Cinéma

Oltome - La thérapie du bonheur

La thérapie du bonheur

La thérapie du bonheur est un film-documentaire qui relate la vie d’Irvin Yalom, un des psychothérapeutes le plus influent des USA et qui a vendu ses livres, tous best-sellers absolument géniaux, à des millions d’exemplaires !  Le film raconte cet homme de plus de 80 ans, comme un homme inspirant, captivant et dont la rencontre marque votre vie.  La thérapie du bonheur… ca marche ! A ne pas manquer !

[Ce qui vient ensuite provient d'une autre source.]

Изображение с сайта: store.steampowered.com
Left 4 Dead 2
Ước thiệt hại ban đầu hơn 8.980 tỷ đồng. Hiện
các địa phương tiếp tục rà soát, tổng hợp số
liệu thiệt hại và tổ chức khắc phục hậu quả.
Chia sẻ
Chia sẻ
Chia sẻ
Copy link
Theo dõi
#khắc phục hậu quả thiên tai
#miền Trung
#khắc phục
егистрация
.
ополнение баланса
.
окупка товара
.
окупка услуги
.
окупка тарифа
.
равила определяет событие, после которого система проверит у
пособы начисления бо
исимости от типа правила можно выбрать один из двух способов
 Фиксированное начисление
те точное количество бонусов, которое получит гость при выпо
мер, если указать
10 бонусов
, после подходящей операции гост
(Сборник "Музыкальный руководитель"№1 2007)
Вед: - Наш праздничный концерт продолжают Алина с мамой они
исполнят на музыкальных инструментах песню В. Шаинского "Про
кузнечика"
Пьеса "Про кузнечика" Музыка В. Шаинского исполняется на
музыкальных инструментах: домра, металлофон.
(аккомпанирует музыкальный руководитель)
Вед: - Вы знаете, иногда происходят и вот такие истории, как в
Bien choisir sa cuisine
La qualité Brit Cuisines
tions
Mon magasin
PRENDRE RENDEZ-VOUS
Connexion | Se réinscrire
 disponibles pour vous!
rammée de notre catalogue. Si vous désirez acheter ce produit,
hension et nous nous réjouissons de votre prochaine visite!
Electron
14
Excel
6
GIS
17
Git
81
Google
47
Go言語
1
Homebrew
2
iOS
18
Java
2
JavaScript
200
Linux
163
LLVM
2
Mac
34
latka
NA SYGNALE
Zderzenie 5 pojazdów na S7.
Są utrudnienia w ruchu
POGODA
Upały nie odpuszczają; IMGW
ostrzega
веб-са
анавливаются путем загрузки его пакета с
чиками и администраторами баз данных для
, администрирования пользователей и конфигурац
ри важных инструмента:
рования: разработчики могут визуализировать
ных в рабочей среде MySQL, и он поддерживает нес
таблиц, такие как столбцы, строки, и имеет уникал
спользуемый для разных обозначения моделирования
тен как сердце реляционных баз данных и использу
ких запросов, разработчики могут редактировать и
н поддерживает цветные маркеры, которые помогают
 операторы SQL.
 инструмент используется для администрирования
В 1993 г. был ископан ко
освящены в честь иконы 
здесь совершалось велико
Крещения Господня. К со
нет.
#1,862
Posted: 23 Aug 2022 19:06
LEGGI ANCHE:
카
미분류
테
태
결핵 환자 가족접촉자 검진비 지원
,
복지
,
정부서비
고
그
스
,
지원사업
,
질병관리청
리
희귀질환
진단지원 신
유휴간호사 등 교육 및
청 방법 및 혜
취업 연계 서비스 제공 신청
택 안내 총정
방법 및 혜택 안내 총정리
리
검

« A plus de 80 ans, Irvin Yalom dit « profiter du ciel étoilé ». Il paraphrase Schopenhauer, qui utilisait l’image pour expliquer comment le déclin progressif du « soleil » de ses pulsions lui révélait des beautés dont il ne soupçonnait pas l’existence. Irvin Yalom a passé sa vie à fréquenter des pulsions plus ou moins avouables, parfois très secrètes et souvent dérangeantes : il a derrière lui une très longue carrière de psychothérapeute. Auteur de nombreux best-sellers et inventeur de la « thérapie existentielle », il est aux Etats-Unis une véritable star, et dans son domaine, un révolutionnaire : à rebours de l’école qui prônait, à ses débuts, la plus grande neutralité du thérapeute, il a toujours défendu la notion d’« engagement » auprès du patient. Cet engagement a déterminé toute sa vie de médecin, mais aussi d’époux et de père.

Bouleversée par la lecture des livres d’Irvin Yalom, la documentariste Sabine Gisiger a souhaité rendre justice à son travail en réalisant un film aussi inspirant que les écrits du thérapeute peuvent l’être. La forme qu’elle adopte est légère en apparence : assez détachée des rigueurs chronologiques qui étouffent souvent ce type de travail, adoptant un va-et-vient tout en souplesse entre sphère intime et sphère professionnelle à l’image de la parole de Yalom, qui réunit l’évocation de l’une et de l’autre dans le récit d’une même expérience de vie. Sous ses airs un peu désinvoltes, cette souplesse travaillée propose une entrée des plus agréables dans la pensée du médecin : elle laisse la part belle aux mots, dont elle se fait l’écrin modeste.